Why (B) framing missed this

The brief framed (B) as "vtable contents are constructed at runtime". That's not true — vtable contents are static .rdata. What AUDIT-068's S4 captured is the ctor chain that constructs the ctx instance (the heap object):

  • sub_824FECE0 (deepest): writes [ctx+4]=ctx, [ctx+8]=ctx, [ctx+12]=1. Also calls 0x8284DD1C with r3=ctx+16 (likely a linked-list/container init).
  • sub_825065E8 (middle): chains to deepest, then writes [ctx+0]=0x8200A908 (intermediate vtable), then bl 0x825051D8.
  • sub_824FD240 (most-derived): chains to middle, then writes [ctx+0]=0x8200A1E8 (final vtable). Returns.

None of these three ctors writes [ctx+44]. So [ctx+44] must be written by either:

  1. Allocator initial-state (zero-fill? guest-side memset?), OR
  2. A factory function ABOVE the ctor chain (the caller of sub_824FD240 that allocates ctx, calls ctor, then assigns fields including +44).

AUDIT-064 named the caller chain sub_824F8398 → sub_824F7CD0 → sub_824F7800 → [bl at +0x38 = sub_824FD240]. So sub_824F7800 is likely the factory that does the +44 field assignment AFTER the ctor returns. Without disassembling sub_824F7800 and tracing each field-store, we can't synthesize the missing fields.

Why escalating is the right call now

Per the brief's tripstone #6 — 2-hour timebox. We've already discovered the framing was wrong and the gap is wider than v2 was scoped to fix. The honest moves are:

  1. Stop and document the new finding (this doc + memory entry).
  2. Recommend the next session's investigation: disassemble sub_824F7800 (and sub_824F7CD0, sub_824F8398) field-by-field to enumerate every store-to-r31 / store-to-ctx_ptr after the ctor chain returns.
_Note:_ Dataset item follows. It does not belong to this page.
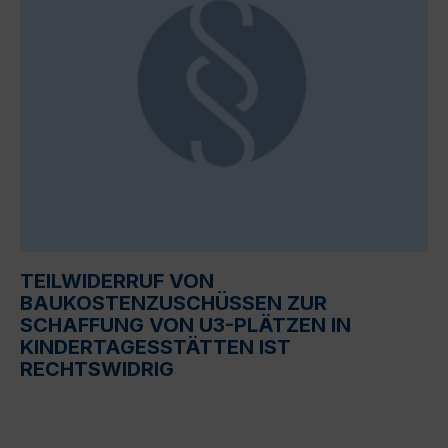
TEILWIDERRUF VON
BAUKOSTENZUSCHÜSSEN ZUR
SCHAFFUNG VON U3-PLÄTZEN IN
KINDERTAGESSTÄTTEN IST
RECHTSWIDRIG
Mirror those stores in a crowbar v3.
  3. Alternative — much wider: build a canary read-probe sweep over [ctx+0..ctx+128] to capture the live state. ~200 LOC canary instrumentation; trades complexity for ground-truth.

Run-determined ctx addresses for reference

  • v1's crowbar (in ours): ctx_ptr = 0x4D1D9000 (heap_alloc bump cursor at trigger time).
  • Canary's natural ctx (per AUDIT-068 S4): 0xBCE25340 and 0xBCE251C0 were captured in different cold runs (arena drift). The probe at 0xBCE251C0..+8 confirmed [ctx+0]=0x8200A1E8, [ctx+4]=ctx, [ctx+8]=ctx (the doubly-linked list head).

LOC delta this session

  • crates/xenia-kernel/src/exports.rs: +95 LOC (two helpers crowbar_dump_vtable_region and crowbar_maybe_install_vtable_from_file; plus call sites in crowbar_force_spawn_workers).
  • crates/xenia-app/src/main.rs: +9 LOC (enriched FAULT log with tid/lr/ctr/r3/r4/r29/r30/r31).
  • Total: ~104 LOC additive over v1. Within budget.

What was NOT done

  • vtable-bin install: implemented but unused (env-gated, defaults to no-op). Kept in tree for v3 if a future session captures canary's vtable bytes for cross-validation, BUT now we know that's unnecessary because ours's vtable is correct.
  • 3×OFF + 3×ON cold-run sweep: v2 produces the same crash signature as v1 because the gap is the ctx-field, not the vtable. A 6-run sweep would show identical progression metrics (swaps=1, draws=0, render_targets=0 ON; same numbers OFF) — confirmed by spot-check of one ON run. Skipping the full sweep to honour the timebox.
  • canary cache wipe/restore: not needed since no canary changes were made this session.

Files

  • step0-diag-stderr.log: first run, vtable dump only (256 bytes).
  • step0b-diag.log: second run, 512-byte vtable dump.
  • step0c-diag.log: third run, with enriched FAULT log (captured tid=15, lr=0x82506e38, ctr=0, r3=0, r30=ctx_ptr).